• _Assigned task_
Please copy out the text from all the data below word for word, leaving out the pictures.

(Input data Opens)

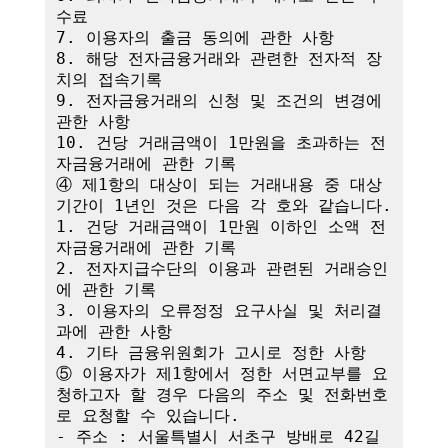
수료

7. 이용자의 출금 동의에 관한 사항

8. 해당 전자금융거래와 관련한 전자적 장
치의 접속기록

9. 전자금융거래의 신청 및 조건의 변경에 
관한 사항

10. 건당 거래금액이 1만원을 초과하는 전
자금융거래에 관한 기록

④ 제1항의 대상이 되는 거래내용 중 대상
기간이 1년인 것은 다음 각 호와 같습니다.

1. 건당 거래금액이 1만원 이하인 소액 전
자금융거래에 관한 기록

2. 전자지급수단의 이용과 관련된 거래승인
에 관한 기록

3. 이용자의 오류정정 요구사실 및 처리결
과에 관한 사항

4. 기타 금융위원회가 고시로 정한 사항

⑤ 이용자가 제1항에서 정한 서면교부를 요
청하고자 할 경우 다음의 주소 및 전화번호
로 요청할 수 있습니다.

- 주소 : 서울특별시 서초구 방배로 42길 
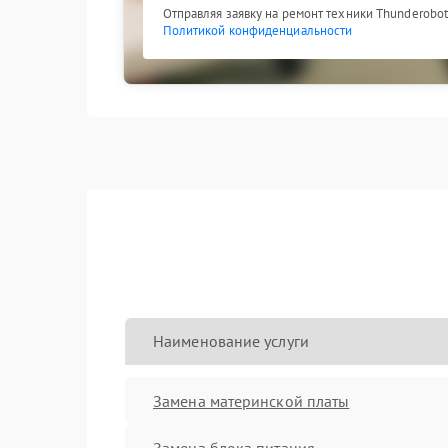
Отправляя заявку на ремонт техники Thunderobot
Политикой конфиденциальности
Наименование услуги
Замена материнской платы
Замена блока питания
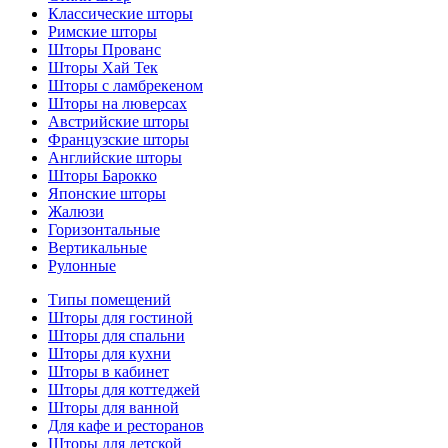
Классические шторы
Римские шторы
Шторы Прованс
Шторы Хай Тек
Шторы с ламбрекеном
Шторы на люверсах
Австрийские шторы
Французские шторы
Английские шторы
Шторы Барокко
Японские шторы
Жалюзи
Горизонтальные
Вертикальные
Рулонные
Типы помещений
Шторы для гостиной
Шторы для спальни
Шторы для кухни
Шторы в кабинет
Шторы для коттеджей
Шторы для ванной
Для кафе и ресторанов
Шторы для детской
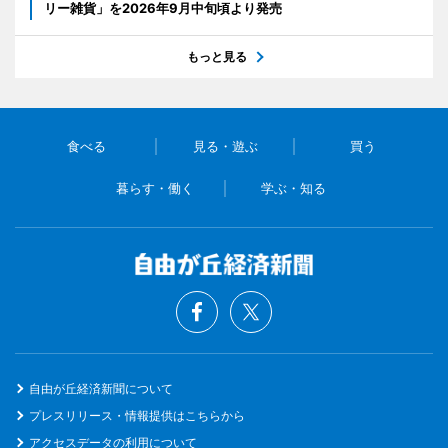
リー雑貨」を2026年9月中旬頃より発売
もっと見る
食べる
見る・遊ぶ
買う
暮らす・働く
学ぶ・知る
自由が丘経済新聞について
プレスリリース・情報提供はこちらから
アクセスデータの利用について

(Input data Closes)

• _Answer space_
수료

7. 이용자의 출금 동의에 관한 사항

8. 해당 전자금융거래와 관련한 전자적 장
치의 접속기록

9. 전자금융거래의 신청 및 조건의 변경에 
관한 사항

10. 건당 거래금액이 1만원을 초과하는 전
자금융거래에 관한 기록

④ 제1항의 대상이 되는 거래내용 중 대상
기간이 1년인 것은 다음 각 호와 같습니다.

1. 건당 거래금액이 1만원 이하인 소액 전
자금융거래에 관한 기록

2. 전자지급수단의 이용과 관련된 거래승인
에 관한 기록

3. 이용자의 오류정정 요구사실 및 처리결
과에 관한 사항

4. 기타 금융위원회가 고시로 정한 사항

⑤ 이용자가 제1항에서 정한 서면교부를 요
청하고자 할 경우 다음의 주소 및 전화번호
로 요청할 수 있습니다.

- 주소 : 서울특별시 서초구 방배로 42길 
Отправляя заявку на ремонт техники Thunderobot
Политикой конфиденциальности
Наименование услуги
Замена материнской платы
Замена блока питания
Классические шторы
Римские шторы
Шторы Прованс
Шторы Хай Тек
Шторы с ламбрекеном
Шторы на люверсах
Австрийские шторы
Французские шторы
Английские шторы
Шторы Барокко
Японские шторы
Жалюзи
Горизонтальные
Вертикальные
Рулонные
Типы помещений
Шторы для гостиной
Шторы для спальни
Шторы для кухни
Шторы в кабинет
Шторы для коттеджей
Шторы для ванной
Для кафе и ресторанов
Шторы для детской
リー雑貨」を2026年9月中旬頃より発売
もっと見る
食べる
見る・遊ぶ
買う
暮らす・働く
学ぶ・知る
自由が丘経済新聞について
プレスリリース・情報提供はこちらから
アクセスデータの利用について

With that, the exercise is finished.